Consider some examples:
For most of AOL’s life,[19] as a member of AOL you could be any one of five people. This was just one amazing feature of the space. When you started an account on AOL, you had the right to establish up to five identities, through five different “screen names” that in effect establish five different accounts. Some users, of course, used the five screen names to give other family members access to AOL. But not everyone used an AOL account like this. Think about the single woman, signing up for her first AOL account. AOL gave her up to five identities that she can define as she wishes — five different personae she can use in cyberspace.

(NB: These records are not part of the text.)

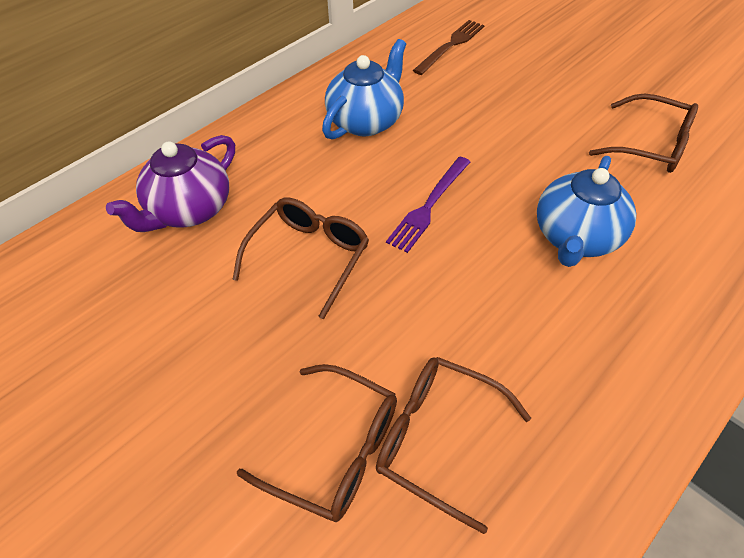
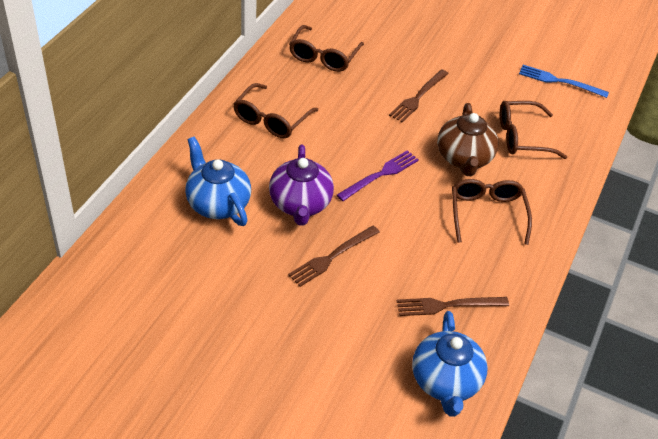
blue fork: none = 0 -> [519,65,609,98] = 1
brown fork: [413,20,484,75] = 1 -> [288,226,380,287] [389,69,449,122] [397,297,509,316] = 3
brown teapot: none = 0 -> [437,103,499,176] = 1

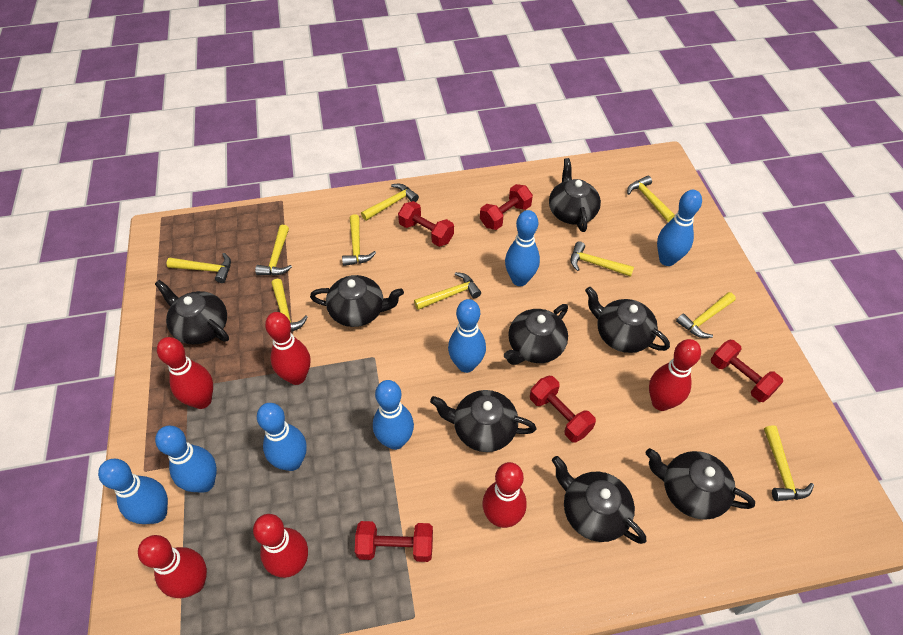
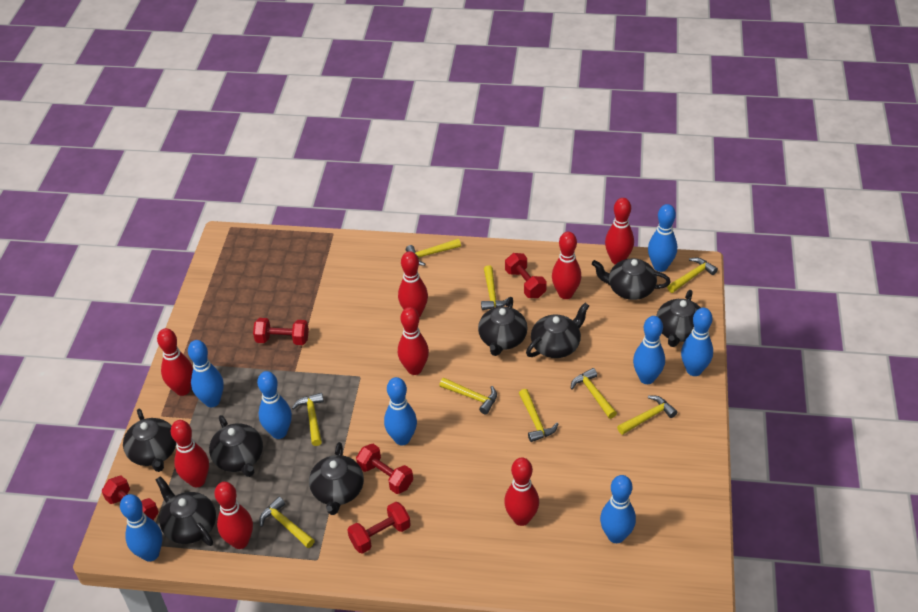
blue bowling pin: [98,459,168,524] [155,426,217,493] [257,403,307,471] [373,380,414,450] [448,299,486,373] [505,210,540,286] [657,190,702,266] = 7 -> [120,494,162,562] [188,340,224,407] [257,371,292,439] [384,377,417,445] [600,475,636,543] [633,316,665,384] [648,204,677,272] [681,308,713,376] = 8
red bowling pin: [138,535,207,598] [157,337,213,409] [253,514,308,578] [265,312,310,385] [482,462,527,528] [649,339,701,411] = 6 -> [157,328,193,396] [171,420,209,487] [214,482,253,549] [398,251,428,317] [398,307,429,375] [504,458,539,526] [552,232,581,299] [605,198,634,265] = 8
yellow hammer: [166,253,231,283] [255,225,292,276] [271,279,308,332] [342,214,376,266] [361,184,419,221] [414,272,481,310] [571,241,634,277] [627,176,675,222] [676,292,736,338] [764,425,814,501] = 10 -> [259,497,315,548] [292,393,324,446] [406,239,461,266] [439,378,497,414] [481,265,508,310] [519,389,558,442] [571,368,617,419] [617,396,677,435] [667,258,718,293] = 9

What does that mean? A screen name is just a label for identifying who you are when you are on the system. It need not (indeed, often cannot) be your own name. If your screen name is “StrayCat”, then people can reach you by sending e-mail to “[email protected].” If you are online, people can try to talk to you by paging StrayCat on the AOL system; a dialogue would then appear on your screen asking whether you want to talk to the person who paged you. If you enter a chat room, the list of residents there will add you as “StrayCat.”